We have studied the spin-lattice relaxation rates of cerium and erbium in matrices of $\mathrm{La}{(1-x \mathrm{Cl}, x \mathrm{Br})}_3$. The substitution of ${\mathrm{Br}}^{-}$ for ${\mathrm{Cl}}^{-}$ in La${\mathrm{Cl}}_3$ was a technique for artificially introducing random local strains at the sites of paramagnetic impurities. The purpose was to test our earlier proposal that naturally occurring random strains were responsible for the frequent and sometimes large (≈15%) discrepancies between the excited-state energy levels as measured by optical techniques and by spin-lattice relaxation. Our model assumes that the variation from site to site of $\Delta$, the first-excited-state energy of the paramagnetic ion, can be described by a Gaussian distribution, with a standard deviation $\sigma$, centered at the optically determined value. From our relaxation data we extract the value of ${\sigma }^2$ for each sample.

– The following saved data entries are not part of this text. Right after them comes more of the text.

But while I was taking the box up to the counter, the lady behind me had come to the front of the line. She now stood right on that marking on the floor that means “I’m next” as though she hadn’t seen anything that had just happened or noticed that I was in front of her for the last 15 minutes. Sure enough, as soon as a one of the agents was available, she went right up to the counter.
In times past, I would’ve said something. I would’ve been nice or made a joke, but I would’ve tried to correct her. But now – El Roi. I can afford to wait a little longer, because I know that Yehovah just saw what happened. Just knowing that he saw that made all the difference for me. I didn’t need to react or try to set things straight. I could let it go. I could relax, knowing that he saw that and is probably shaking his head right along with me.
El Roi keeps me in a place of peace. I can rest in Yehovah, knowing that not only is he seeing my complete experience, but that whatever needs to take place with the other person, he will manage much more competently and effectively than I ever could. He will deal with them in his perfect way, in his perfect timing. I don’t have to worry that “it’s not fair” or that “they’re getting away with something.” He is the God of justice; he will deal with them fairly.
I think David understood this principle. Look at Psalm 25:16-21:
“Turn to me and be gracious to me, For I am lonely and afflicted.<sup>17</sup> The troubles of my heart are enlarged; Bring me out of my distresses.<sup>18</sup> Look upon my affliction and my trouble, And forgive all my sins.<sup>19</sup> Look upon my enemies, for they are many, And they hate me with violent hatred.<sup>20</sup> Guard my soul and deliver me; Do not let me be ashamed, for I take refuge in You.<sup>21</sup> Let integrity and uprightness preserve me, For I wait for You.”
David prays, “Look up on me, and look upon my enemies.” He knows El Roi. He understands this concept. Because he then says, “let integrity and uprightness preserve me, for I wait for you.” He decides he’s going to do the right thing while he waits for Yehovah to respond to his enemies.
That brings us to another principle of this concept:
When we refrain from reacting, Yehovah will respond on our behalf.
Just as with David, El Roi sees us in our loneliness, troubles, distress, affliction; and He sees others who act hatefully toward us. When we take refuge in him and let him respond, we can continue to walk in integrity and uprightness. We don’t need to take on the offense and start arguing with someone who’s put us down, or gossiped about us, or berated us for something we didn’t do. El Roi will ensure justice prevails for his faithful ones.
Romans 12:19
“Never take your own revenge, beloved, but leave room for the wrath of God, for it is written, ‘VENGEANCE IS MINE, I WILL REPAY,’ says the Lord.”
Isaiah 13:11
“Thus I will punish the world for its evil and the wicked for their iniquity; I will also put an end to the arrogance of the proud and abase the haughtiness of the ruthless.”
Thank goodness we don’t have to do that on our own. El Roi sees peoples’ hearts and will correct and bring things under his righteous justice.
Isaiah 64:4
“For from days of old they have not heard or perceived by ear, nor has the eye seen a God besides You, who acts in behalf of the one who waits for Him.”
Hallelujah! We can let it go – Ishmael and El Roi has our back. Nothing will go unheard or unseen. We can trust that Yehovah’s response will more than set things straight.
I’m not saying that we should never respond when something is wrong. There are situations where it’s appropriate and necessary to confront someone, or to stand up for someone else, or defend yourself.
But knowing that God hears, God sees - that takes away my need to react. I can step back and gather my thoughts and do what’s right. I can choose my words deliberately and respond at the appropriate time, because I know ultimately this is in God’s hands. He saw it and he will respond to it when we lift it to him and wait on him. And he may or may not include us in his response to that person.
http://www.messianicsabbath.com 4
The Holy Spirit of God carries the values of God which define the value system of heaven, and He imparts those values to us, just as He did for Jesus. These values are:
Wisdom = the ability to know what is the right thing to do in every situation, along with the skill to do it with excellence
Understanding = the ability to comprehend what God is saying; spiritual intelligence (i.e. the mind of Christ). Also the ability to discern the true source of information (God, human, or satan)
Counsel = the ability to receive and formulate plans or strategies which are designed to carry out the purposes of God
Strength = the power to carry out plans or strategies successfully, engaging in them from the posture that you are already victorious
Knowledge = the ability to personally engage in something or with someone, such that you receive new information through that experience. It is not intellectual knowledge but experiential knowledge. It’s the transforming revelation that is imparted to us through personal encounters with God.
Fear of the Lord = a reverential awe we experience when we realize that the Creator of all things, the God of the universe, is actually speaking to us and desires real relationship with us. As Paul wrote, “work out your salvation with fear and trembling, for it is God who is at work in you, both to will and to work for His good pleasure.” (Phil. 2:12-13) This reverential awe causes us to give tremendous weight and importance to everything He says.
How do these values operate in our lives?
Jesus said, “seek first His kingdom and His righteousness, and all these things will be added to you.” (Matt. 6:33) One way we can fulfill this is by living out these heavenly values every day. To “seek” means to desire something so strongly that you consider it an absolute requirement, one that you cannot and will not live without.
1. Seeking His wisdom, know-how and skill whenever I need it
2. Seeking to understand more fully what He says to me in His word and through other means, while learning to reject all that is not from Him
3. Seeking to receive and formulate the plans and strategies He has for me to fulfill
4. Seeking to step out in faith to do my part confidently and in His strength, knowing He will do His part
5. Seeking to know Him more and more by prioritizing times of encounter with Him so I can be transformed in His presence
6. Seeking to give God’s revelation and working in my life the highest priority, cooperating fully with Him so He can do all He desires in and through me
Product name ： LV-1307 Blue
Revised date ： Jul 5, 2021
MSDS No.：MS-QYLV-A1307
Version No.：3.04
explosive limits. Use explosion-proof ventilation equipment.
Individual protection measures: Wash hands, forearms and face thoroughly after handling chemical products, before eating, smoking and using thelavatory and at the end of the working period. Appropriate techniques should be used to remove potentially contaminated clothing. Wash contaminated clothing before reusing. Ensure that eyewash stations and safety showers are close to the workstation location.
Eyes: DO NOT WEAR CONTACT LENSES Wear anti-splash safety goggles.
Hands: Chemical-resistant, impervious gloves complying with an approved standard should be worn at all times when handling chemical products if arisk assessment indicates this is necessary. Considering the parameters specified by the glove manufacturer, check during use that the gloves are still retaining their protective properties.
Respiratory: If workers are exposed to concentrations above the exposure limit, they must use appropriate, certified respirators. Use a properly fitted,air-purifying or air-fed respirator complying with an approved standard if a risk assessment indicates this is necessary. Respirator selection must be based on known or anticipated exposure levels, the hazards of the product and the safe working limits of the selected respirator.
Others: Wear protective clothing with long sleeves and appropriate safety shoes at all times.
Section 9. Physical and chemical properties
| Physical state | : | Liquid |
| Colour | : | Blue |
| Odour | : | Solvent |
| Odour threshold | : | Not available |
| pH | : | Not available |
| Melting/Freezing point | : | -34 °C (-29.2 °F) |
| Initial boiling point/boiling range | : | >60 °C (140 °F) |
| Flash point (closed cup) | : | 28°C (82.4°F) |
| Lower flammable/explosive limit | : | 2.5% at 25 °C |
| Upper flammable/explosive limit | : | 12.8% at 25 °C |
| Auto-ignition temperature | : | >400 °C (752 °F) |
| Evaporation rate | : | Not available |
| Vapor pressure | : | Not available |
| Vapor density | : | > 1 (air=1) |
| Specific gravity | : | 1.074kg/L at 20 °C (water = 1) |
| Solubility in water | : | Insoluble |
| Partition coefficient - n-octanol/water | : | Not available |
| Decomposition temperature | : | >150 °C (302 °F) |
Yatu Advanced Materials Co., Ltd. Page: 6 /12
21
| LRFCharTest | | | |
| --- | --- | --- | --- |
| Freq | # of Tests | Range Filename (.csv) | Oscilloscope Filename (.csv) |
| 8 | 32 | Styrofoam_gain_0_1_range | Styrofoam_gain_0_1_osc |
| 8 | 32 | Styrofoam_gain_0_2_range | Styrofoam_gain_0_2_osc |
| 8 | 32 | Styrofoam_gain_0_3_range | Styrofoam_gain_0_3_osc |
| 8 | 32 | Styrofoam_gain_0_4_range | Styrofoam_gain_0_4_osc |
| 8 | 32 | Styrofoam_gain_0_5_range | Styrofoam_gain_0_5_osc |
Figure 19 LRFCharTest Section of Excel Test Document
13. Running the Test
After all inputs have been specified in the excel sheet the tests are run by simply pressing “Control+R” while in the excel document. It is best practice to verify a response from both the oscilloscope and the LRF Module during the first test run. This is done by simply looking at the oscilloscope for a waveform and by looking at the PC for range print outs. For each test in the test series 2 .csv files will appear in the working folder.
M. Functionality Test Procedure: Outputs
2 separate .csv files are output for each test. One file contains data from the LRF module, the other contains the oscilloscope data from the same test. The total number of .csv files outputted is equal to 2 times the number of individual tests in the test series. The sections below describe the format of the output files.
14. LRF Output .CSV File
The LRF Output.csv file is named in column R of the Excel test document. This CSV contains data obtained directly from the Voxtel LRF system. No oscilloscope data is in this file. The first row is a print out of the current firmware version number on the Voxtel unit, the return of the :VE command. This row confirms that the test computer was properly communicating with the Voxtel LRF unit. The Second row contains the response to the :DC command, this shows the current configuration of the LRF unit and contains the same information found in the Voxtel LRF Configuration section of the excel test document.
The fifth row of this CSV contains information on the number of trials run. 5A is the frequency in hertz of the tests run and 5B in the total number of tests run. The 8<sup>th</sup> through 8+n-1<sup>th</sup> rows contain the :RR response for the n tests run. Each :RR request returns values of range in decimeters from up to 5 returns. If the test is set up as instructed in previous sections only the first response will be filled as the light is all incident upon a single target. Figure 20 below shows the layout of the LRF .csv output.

We observe the theoretically predicted modifications to the temperature dependence of the Orbach relaxation mechanism as ${\sigma }^2$ changes with the degree of ${\mathrm{Br}}^{-}$ substitution. Additional infrared and optical data, taken by other investigators on these samples, are briefly presented. These measurements give the actual distributions in $\Delta$, and the widths are found to be in excellent agreement with the values of $2\sigma$ inferred from our relaxation data.